# WORK REQUIRED:
Reproduce the data verbatim, from its first line down to and including the line that contains "[v(-350, 42.21) *".

# INPUT MATERIAL:
+---+
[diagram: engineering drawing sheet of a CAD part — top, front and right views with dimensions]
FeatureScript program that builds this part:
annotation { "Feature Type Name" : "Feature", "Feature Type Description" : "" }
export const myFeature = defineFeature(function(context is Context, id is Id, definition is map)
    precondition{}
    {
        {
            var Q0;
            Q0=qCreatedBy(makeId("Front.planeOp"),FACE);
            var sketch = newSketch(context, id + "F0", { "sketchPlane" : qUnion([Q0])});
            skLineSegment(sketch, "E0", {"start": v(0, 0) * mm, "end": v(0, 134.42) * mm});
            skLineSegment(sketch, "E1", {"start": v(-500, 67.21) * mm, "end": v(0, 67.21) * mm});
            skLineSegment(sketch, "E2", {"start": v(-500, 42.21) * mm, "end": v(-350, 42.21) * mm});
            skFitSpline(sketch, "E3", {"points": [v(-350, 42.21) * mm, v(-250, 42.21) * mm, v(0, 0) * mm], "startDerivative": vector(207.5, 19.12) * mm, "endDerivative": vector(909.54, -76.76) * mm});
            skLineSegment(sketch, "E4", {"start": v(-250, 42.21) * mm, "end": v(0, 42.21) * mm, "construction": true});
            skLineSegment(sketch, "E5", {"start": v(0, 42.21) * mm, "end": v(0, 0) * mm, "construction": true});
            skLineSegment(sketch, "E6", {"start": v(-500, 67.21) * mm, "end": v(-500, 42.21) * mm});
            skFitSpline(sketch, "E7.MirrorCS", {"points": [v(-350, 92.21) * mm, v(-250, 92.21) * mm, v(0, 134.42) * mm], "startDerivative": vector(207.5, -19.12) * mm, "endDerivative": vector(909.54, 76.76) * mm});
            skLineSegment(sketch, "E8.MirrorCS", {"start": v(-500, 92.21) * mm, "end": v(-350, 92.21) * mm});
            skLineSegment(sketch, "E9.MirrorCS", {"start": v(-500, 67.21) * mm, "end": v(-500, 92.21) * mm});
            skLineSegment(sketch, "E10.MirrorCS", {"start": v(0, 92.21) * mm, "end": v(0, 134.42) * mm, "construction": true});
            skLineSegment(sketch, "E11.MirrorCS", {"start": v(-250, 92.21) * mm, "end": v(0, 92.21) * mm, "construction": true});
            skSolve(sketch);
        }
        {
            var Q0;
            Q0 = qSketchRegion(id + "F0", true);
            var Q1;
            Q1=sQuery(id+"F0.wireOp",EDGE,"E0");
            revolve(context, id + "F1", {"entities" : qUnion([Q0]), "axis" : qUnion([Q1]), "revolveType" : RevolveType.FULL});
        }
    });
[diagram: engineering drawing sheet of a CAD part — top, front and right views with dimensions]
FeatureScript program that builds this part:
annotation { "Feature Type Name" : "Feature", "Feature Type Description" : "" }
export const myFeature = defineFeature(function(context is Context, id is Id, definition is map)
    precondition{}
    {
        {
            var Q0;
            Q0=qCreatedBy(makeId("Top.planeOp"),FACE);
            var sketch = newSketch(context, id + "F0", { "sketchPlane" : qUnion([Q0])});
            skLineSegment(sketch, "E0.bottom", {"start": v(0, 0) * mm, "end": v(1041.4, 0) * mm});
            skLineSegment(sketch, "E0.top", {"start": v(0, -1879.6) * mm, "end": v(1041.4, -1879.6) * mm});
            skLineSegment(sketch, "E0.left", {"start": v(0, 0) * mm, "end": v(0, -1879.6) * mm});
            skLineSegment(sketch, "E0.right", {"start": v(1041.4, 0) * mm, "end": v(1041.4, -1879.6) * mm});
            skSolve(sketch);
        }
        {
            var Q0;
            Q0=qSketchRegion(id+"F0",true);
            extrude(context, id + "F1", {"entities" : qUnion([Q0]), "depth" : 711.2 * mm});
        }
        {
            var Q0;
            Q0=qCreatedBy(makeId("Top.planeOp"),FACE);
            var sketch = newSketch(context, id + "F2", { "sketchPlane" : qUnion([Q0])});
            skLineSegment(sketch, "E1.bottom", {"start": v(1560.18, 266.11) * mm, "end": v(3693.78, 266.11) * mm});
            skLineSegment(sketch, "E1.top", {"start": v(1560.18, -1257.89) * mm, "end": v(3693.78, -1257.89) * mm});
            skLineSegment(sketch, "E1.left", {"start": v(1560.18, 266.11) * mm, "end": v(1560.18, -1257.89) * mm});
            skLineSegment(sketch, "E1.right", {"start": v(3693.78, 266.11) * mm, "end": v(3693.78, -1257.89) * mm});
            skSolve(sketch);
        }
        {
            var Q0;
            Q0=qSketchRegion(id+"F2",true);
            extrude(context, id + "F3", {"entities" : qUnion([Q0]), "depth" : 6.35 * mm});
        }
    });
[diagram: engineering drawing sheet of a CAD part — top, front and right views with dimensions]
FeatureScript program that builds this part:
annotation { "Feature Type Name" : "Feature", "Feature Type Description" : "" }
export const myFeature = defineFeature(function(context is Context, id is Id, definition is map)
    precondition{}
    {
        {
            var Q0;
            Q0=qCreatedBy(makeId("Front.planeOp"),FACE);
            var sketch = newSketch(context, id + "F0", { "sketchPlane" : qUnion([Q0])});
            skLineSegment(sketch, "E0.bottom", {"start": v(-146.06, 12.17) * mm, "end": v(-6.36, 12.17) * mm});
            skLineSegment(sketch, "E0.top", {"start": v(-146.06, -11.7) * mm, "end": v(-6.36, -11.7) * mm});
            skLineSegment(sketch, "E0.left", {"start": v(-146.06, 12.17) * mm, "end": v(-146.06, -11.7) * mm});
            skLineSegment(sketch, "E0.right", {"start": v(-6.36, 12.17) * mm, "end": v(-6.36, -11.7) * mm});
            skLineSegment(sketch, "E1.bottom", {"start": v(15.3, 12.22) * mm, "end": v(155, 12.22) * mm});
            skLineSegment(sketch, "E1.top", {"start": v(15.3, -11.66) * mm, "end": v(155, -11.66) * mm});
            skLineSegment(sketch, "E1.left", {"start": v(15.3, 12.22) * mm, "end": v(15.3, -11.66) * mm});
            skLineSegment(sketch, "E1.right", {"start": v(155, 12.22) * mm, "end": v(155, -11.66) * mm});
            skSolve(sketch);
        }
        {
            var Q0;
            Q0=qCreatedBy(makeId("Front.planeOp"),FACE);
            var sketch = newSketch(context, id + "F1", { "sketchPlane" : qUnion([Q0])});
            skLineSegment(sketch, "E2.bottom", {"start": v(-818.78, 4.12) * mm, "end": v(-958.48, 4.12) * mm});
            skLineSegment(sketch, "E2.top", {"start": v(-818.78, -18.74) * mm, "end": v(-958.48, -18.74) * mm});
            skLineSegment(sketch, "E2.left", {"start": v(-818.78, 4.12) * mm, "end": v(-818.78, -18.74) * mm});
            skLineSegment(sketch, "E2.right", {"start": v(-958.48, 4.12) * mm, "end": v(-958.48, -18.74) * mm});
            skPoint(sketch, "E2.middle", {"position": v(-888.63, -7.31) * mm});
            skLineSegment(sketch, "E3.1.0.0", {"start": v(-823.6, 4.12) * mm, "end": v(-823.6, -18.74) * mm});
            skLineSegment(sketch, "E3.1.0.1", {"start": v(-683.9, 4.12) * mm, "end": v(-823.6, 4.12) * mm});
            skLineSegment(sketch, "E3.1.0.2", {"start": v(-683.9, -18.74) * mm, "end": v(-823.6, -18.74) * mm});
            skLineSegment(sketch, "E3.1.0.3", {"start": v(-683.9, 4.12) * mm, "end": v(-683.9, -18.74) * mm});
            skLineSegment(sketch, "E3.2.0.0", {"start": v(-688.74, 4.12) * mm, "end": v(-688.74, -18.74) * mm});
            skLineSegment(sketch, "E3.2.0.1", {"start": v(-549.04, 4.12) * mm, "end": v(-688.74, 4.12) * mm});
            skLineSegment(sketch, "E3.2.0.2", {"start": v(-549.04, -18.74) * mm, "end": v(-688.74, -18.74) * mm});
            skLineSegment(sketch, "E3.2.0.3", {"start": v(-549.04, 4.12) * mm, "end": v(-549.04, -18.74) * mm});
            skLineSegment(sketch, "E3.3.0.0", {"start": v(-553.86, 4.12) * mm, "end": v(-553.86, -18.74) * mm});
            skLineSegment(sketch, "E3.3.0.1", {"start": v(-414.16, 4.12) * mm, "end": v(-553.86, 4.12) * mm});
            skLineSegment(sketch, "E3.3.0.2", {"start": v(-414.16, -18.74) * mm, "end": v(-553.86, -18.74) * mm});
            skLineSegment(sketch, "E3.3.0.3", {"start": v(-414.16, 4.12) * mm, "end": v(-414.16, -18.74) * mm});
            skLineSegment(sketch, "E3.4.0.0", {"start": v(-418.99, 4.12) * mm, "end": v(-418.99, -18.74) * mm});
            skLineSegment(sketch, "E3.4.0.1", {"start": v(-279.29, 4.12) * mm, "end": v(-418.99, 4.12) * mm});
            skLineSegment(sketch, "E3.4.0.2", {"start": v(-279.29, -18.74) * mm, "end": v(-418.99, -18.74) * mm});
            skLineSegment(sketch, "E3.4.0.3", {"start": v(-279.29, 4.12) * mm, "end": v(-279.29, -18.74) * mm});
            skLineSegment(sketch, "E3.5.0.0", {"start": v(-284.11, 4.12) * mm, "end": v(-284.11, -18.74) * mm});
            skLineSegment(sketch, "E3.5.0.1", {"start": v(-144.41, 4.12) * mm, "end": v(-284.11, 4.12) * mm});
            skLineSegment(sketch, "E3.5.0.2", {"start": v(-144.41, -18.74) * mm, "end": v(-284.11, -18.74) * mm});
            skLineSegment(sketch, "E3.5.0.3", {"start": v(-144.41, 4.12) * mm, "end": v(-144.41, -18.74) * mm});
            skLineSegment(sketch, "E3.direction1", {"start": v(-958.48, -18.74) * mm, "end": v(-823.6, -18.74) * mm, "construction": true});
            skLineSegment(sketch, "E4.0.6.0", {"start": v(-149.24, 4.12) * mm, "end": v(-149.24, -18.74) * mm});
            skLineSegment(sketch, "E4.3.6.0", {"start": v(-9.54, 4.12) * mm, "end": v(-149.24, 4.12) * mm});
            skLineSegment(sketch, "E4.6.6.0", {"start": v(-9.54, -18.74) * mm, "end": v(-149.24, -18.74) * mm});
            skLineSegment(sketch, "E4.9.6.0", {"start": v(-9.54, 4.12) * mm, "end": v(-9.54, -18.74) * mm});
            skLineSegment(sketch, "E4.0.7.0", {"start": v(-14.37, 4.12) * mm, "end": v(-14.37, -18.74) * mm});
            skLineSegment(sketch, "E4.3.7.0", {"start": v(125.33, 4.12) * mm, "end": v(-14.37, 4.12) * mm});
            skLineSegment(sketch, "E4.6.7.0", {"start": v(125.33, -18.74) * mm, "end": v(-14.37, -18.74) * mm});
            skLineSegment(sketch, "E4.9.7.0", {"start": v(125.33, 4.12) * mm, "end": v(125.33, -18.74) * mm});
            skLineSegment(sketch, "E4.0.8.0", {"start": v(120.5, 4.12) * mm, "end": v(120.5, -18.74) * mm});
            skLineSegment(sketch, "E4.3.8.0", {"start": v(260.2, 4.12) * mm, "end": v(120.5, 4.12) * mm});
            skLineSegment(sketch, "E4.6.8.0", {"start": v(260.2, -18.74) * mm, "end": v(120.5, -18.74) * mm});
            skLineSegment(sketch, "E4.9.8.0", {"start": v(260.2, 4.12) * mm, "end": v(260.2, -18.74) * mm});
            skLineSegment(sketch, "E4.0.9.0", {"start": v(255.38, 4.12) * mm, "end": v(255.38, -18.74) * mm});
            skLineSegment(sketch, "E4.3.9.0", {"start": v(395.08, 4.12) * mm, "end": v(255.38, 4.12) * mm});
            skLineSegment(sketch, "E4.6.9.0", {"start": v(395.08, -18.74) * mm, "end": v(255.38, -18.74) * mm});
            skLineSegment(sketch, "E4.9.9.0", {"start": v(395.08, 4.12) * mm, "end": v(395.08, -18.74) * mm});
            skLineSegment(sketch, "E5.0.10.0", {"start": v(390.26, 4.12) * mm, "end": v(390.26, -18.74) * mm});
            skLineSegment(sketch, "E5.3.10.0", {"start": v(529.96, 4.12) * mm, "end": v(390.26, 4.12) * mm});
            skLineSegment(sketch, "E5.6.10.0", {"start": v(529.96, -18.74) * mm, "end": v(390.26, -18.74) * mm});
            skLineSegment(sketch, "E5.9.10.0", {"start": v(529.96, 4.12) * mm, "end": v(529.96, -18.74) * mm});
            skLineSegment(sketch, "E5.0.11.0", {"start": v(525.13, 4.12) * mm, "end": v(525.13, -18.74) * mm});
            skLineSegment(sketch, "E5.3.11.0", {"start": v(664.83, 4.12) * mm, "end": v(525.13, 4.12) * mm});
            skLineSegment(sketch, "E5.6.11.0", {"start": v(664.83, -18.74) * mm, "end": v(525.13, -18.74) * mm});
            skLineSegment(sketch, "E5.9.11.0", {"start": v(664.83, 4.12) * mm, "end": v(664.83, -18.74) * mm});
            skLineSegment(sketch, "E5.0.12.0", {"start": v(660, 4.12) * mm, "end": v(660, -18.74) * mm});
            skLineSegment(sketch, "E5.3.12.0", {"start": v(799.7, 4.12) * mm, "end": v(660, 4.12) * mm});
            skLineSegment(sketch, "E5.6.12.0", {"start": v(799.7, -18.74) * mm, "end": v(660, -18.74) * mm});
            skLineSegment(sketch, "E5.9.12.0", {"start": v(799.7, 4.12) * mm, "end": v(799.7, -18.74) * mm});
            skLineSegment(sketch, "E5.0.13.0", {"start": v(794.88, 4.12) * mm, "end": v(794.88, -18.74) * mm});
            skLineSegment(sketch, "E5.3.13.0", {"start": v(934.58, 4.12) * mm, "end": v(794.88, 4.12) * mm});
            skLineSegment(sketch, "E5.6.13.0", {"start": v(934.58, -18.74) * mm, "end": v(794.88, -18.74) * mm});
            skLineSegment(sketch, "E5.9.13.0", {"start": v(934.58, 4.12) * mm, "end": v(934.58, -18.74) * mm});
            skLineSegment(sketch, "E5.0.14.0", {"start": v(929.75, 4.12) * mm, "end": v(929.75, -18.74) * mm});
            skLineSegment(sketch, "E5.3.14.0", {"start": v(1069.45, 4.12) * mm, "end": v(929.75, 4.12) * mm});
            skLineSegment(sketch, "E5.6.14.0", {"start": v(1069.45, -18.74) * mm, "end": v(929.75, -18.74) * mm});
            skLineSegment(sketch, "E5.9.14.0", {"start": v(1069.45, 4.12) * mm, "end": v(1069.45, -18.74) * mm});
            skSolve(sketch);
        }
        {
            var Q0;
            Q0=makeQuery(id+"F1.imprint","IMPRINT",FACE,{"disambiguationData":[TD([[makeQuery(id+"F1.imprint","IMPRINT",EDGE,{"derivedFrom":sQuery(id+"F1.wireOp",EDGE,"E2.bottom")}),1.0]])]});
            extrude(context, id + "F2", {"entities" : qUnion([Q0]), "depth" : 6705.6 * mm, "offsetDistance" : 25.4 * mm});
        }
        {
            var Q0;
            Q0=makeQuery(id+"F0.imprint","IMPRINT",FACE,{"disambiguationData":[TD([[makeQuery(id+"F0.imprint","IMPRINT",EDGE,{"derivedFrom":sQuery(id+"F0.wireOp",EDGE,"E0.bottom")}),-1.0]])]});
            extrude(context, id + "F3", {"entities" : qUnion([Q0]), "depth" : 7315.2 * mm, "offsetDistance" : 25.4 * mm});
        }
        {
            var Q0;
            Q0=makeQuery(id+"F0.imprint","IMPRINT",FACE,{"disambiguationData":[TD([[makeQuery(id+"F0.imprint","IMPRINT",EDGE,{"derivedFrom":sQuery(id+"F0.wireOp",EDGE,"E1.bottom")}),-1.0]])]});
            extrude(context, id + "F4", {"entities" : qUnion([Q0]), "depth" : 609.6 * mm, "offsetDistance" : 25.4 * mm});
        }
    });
+---+
# RIGHT ANSWER:
[diagram: engineering drawing sheet of a CAD part — top, front and right views with dimensions]
FeatureScript program that builds this part:
annotation { "Feature Type Name" : "Feature", "Feature Type Description" : "" }
export const myFeature = defineFeature(function(context is Context, id is Id, definition is map)
    precondition{}
    {
        {
            var Q0;
            Q0=qCreatedBy(makeId("Front.planeOp"),FACE);
            var sketch = newSketch(context, id + "F0", { "sketchPlane" : qUnion([Q0])});
            skLineSegment(sketch, "E0", {"start": v(0, 0) * mm, "end": v(0, 134.42) * mm});
            skLineSegment(sketch, "E1", {"start": v(-500, 67.21) * mm, "end": v(0, 67.21) * mm});
            skLineSegment(sketch, "E2", {"start": v(-500, 42.21) * mm, "end": v(-350, 42.21) * mm});
            skFitSpline(sketch, "E3", {"points": [v(-350, 42.21) * mm, v(-250, 42.21) * mm, v(0, 0) * mm], "startDerivative": vector(207.5, 19.12) * mm, "endDerivative": vector(909.54, -76.76) * mm});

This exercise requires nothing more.